= What to do =
a. In the passage about the promissory note amendment, what new maturity date did the Amendment set for Convertible Note I?
b. In the listing, start with the line containing "habitat: Evergreen forest along river" and go on through the line containing "name author: (P.H. Raven) W.L. Wagner & Hoch". Rewrite those lines with "elevation (m)" replaced by "altitude (m)" and nothing else changed.

= Passage provided =
**********
On October 13, 2006 (the "Amendment Date"), Access Worldwide Communications,
Inc. (the "Company") amended its 5% Convertible Promissory Note, dated July 15,
2003 (the "Amendment"). The Amendment changed (a) the original maturity date of
the 5% Convertible Promissory Note dated July 15, 2003 ("Convertible Note I")
from October 15, 2006 to October 1, 2009, and (b) the conversion rate from one
(1) share of Company common stock, par value $0.01 (the "Common Stock") per
dollar invested, to two (2) shares of Common Stock per dollar invested. Prior to
the Amendment Date, the Company contacted the Holders of Convertible Note I (the
"Holders") and offered each, the following options: (a) to convert their
Convertible Note I to shares of Company common stock, par value $0.01, as set
forth in Convertible Note I, (b) to receive a payout of principal and any
accrued and unpaid interest as set forth in Convertible Note I, or (c) to
reinvest their Convertible Note I with the Company in return for the additional
consideration set forth in the Amendment. Of the $2.1 million comprising
Convertible I (the "Convertible I Principal"), only $115,000 of the Convertible
I Principal chose to be paid out their principal and accrued but unpaid
interest. The Holders of the remaining Convertible I Principal, which equals
$1.985 million (the "Amended Convertible I Principal") chose to reinvest their
Amended Convertible I Principal in the Company. The sale of the underlying
shares associated with the Amendment was exempt from registration under the
Securities Act of 1933 as a private offering to accredited investors under
Section 4(2) of the Securities Act and Rule 506 of Regulation D.
**********
= Supplied records =
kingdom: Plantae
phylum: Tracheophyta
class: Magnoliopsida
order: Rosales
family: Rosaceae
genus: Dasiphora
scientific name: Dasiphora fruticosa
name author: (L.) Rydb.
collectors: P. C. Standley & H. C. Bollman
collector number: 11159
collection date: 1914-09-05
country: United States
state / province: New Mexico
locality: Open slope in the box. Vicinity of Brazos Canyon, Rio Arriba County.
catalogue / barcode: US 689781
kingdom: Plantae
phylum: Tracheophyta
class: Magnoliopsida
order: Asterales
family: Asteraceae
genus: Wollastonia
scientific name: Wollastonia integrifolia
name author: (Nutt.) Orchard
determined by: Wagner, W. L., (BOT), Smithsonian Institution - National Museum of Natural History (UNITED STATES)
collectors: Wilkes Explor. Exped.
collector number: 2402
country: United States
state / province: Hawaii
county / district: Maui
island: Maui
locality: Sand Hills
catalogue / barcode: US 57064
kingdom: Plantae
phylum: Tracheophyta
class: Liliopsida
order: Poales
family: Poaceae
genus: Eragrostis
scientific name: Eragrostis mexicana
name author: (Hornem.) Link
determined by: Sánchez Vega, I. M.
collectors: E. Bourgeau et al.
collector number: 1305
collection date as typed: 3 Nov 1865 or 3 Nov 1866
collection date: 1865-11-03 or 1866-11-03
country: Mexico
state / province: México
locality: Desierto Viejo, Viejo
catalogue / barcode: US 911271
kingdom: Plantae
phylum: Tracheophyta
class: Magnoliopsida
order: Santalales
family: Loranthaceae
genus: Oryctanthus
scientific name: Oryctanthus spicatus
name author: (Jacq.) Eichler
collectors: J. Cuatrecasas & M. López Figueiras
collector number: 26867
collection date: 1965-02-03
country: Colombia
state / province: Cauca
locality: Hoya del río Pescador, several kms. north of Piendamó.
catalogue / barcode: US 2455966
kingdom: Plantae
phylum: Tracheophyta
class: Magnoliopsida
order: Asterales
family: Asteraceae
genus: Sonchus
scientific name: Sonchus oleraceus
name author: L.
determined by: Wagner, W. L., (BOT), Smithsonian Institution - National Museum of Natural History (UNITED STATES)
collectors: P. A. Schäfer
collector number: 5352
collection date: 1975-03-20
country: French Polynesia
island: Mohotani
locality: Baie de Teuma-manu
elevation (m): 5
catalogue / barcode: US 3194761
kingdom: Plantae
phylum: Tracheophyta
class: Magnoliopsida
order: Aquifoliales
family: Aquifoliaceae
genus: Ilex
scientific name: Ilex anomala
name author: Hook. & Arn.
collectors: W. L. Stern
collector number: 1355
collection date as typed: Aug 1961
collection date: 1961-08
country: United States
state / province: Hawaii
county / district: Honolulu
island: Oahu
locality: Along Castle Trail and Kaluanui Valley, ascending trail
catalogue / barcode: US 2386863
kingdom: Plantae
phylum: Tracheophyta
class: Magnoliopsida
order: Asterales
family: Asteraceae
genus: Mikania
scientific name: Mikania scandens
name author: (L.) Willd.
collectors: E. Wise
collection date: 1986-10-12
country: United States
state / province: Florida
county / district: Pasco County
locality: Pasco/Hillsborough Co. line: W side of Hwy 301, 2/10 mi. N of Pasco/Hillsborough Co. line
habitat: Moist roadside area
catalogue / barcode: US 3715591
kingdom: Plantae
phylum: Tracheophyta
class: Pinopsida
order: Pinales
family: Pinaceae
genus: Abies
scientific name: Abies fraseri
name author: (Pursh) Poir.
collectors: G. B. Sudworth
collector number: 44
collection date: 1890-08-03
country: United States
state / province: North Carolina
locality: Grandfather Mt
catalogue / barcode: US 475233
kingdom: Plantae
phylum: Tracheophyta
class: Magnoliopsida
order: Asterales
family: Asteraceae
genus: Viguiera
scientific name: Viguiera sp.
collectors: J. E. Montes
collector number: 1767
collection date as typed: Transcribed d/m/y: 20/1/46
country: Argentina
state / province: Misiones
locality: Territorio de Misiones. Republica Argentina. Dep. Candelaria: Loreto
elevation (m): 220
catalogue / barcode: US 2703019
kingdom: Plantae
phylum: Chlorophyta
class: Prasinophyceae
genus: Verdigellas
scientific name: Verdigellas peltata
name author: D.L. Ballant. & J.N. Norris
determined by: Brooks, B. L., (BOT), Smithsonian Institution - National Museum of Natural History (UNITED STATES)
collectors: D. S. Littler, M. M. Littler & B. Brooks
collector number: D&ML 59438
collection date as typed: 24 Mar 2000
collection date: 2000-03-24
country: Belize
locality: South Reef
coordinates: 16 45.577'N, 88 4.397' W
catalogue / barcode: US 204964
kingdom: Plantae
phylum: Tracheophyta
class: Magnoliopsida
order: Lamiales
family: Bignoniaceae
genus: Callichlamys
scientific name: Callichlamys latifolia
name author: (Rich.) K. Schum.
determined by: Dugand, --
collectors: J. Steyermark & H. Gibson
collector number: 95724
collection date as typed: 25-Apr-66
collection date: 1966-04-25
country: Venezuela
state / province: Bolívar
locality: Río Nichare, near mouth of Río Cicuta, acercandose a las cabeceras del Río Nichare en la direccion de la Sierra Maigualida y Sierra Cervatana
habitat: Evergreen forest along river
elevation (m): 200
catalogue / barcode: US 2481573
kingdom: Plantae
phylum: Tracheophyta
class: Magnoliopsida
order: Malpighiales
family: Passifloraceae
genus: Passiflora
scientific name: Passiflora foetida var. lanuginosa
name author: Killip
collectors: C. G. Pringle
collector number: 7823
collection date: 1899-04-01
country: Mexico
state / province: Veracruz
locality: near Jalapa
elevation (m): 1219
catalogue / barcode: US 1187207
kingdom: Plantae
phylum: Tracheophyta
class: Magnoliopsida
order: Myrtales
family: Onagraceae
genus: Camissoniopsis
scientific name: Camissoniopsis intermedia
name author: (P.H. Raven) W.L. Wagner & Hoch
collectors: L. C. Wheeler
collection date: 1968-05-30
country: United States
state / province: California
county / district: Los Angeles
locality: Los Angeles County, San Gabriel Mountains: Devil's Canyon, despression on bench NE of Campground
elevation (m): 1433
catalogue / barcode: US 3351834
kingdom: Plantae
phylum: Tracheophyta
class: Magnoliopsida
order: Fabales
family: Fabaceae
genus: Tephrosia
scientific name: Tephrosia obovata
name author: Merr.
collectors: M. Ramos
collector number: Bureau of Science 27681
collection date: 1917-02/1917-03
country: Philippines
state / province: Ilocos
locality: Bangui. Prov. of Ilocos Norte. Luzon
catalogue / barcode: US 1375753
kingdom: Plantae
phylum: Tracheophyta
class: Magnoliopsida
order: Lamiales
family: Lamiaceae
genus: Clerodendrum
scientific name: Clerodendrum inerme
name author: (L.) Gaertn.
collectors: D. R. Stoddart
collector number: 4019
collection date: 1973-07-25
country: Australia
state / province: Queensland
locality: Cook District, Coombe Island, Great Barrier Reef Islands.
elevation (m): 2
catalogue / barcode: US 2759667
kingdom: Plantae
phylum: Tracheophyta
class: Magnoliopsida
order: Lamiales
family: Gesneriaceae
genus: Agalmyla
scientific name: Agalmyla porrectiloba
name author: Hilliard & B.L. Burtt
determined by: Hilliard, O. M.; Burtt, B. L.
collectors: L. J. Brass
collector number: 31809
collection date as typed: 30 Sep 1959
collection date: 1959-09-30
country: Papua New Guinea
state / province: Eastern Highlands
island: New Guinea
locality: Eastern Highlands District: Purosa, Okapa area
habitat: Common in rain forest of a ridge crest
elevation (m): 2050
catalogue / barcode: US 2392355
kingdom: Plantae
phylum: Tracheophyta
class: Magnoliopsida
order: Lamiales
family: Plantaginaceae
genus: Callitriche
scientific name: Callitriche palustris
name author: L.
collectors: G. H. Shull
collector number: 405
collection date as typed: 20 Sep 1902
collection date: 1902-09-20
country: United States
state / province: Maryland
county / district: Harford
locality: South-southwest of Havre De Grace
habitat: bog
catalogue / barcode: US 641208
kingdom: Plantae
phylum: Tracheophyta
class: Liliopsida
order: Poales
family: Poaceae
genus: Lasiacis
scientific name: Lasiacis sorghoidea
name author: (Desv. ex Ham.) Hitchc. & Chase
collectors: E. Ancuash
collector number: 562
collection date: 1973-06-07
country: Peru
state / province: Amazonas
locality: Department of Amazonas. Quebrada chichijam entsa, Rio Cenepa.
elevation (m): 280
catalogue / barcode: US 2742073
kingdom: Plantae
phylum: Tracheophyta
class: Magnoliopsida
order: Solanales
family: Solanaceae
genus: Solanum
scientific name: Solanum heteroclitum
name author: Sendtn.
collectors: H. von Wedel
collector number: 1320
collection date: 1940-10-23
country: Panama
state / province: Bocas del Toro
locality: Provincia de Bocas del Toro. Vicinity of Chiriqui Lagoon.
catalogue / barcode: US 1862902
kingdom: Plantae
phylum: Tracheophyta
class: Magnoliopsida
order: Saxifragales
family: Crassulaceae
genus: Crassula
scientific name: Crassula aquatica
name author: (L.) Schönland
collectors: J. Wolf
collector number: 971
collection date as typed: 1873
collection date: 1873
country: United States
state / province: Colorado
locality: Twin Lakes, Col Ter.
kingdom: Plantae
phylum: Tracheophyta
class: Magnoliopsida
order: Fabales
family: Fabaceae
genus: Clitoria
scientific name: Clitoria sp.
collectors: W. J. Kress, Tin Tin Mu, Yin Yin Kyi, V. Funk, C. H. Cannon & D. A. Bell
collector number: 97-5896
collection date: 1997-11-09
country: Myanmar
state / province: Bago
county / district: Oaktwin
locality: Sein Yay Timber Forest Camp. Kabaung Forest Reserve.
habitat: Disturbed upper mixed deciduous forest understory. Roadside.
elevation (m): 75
**********
= Solutions in order =
a. October 1, 2009

b.
habitat: Evergreen forest along river
altitude (m): 200
catalogue / barcode: US 2481573
kingdom: Plantae
phylum: Tracheophyta
class: Magnoliopsida
order: Malpighiales
family: Passifloraceae
genus: Passiflora
scientific name: Passiflora foetida var. lanuginosa
name author: Killip
collectors: C. G. Pringle
collector number: 7823
collection date: 1899-04-01
country: Mexico
state / province: Veracruz
locality: near Jalapa
altitude (m): 1219
catalogue / barcode: US 1187207
kingdom: Plantae
phylum: Tracheophyta
class: Magnoliopsida
order: Myrtales
family: Onagraceae
genus: Camissoniopsis
scientific name: Camissoniopsis intermedia
name author: (P.H. Raven) W.L. Wagner & Hoch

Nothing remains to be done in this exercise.